Handicrafts are an abundant portion of our learning at home. The wooden pencil holder provides skills with measurement, drills and a saw. Boys and girls alike will feel accomplished when tools of carpentry can be learned. It can open up a whole new world of imagination for them.
Smaller sized drills are available that work wonders for many projects around the house. Truth be told, my fourteen-year-old son taught me how to use this drill and I am becoming quite proficient at it!
This is the first step in making the wooden pencil holder. We had a hurricane that downed a few trees. I looked the branches over carefully before I let the boys have at it with the chainsaw and haul them off. The wood can be used for a number of projects in mind for the future. A few that we found made several of the pencil holders we gave as gifts.
Remember that your wood needs time to dry out a bit before you drill into the middle. Drilling before the wood is dry will cause more cracks around your holes when it finally does try out. In our case, it was about a week we let the pieces dry out.
My original thought was a spiral. The pencils would have an artistic flair as they rested in their holder. It might have worked with fewer drilled holes. My spiral just looked like willy-nilly pencils sticking out of the branch.
If you are going to use colored pencils, which we did, I suggest picking out the choice colors you want in your holder. That way you know precisely the number of holes to drill and can eliminate some if necessary before drilling.
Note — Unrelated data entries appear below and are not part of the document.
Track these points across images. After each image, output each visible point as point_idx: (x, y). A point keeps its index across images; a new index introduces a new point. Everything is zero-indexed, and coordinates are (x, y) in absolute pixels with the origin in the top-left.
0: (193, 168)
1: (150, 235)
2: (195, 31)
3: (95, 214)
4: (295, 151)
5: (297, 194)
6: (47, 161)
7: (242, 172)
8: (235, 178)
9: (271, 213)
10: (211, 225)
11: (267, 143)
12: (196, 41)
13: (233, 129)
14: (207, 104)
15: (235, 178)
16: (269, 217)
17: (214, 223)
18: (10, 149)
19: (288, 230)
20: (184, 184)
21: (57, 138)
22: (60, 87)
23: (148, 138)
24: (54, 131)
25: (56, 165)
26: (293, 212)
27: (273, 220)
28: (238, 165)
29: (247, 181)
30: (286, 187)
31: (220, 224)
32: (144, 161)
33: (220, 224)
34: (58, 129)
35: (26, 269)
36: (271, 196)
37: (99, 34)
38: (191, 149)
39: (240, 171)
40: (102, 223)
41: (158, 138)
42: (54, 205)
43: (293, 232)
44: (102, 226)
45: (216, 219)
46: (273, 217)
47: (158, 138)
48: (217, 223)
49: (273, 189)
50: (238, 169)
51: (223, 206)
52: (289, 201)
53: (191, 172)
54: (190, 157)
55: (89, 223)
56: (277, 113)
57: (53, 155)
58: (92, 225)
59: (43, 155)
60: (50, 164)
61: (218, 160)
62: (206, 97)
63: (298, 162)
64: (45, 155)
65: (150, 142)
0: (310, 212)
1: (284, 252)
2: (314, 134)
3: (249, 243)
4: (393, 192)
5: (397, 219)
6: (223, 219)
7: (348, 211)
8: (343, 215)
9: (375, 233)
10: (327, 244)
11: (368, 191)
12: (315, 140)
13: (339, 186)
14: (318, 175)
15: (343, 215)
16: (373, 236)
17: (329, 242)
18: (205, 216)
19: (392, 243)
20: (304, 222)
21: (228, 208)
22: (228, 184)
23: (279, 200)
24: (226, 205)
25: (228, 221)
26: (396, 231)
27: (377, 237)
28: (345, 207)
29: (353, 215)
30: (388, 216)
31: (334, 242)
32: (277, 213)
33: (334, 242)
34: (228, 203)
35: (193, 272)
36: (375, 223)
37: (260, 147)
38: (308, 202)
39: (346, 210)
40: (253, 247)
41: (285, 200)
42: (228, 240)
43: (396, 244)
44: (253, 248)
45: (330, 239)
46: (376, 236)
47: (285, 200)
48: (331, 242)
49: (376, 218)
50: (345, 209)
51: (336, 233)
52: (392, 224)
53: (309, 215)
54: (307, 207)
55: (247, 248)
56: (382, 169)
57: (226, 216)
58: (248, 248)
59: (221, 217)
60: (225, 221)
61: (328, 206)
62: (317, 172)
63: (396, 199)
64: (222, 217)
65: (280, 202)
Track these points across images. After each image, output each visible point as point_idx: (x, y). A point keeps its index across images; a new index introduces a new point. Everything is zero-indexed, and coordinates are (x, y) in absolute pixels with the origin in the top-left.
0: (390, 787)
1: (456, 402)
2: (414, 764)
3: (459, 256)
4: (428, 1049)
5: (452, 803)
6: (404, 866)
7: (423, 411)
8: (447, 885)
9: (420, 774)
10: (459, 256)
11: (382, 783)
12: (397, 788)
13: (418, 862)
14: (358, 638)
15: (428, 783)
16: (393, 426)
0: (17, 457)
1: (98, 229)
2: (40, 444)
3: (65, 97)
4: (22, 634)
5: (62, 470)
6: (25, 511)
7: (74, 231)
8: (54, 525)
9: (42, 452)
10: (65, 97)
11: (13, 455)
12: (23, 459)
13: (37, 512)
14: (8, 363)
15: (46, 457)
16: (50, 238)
Grayson set the head of the pencil down and traced around it for a rough idea of hole size.
My boys are 11 and 14. They are proficient at the drill all by themselves. I am the one who needs supervision. We chose a drill bit about the size of the holes we traced. Grayson drilled all the holes necessary from the tracings he made earlier. This needs to be done on a smooth surface. We drilled on the floor of our deck. Putting pressure on the drill is necessary to get down into the wood.
After Grayson drilled the holes, we stuck the pencils in and it was like a wild color show. Each pencil stuck out in a different direction and some were preventing others from going in a hole.
My observation was that Grayson was having so much fun drilling holes in the wooden pencil holder that none of them actually went straight down.
Some went to the left and right. I remedied this problem by drilling back into each hole and testing with a pencil. This worked for most of the holes. You will note in our heading photo there are still a few than lean.
This was our experimental piece. We worked out the kinks before we made others for gifts. I use this one for our own colored pencils. I added a flair of ribbon and a paper flower for a feminine touch. In a house full of boys you take what fluff you can get!
I loved this handicraft because it used parts of something that was broken and going to the dump, our poor tree. It is a natural element that I love to incorporate throughout our home. It also was a great gift idea for most of the kids and grandparents in our family.
The boys took part in all the steps and we’re proud to accomplish a cool project. All ages can take part in this handicraft. What other projects could you make the same idea using a branch and a drill? I think I see a hanging picture frame holder in my future!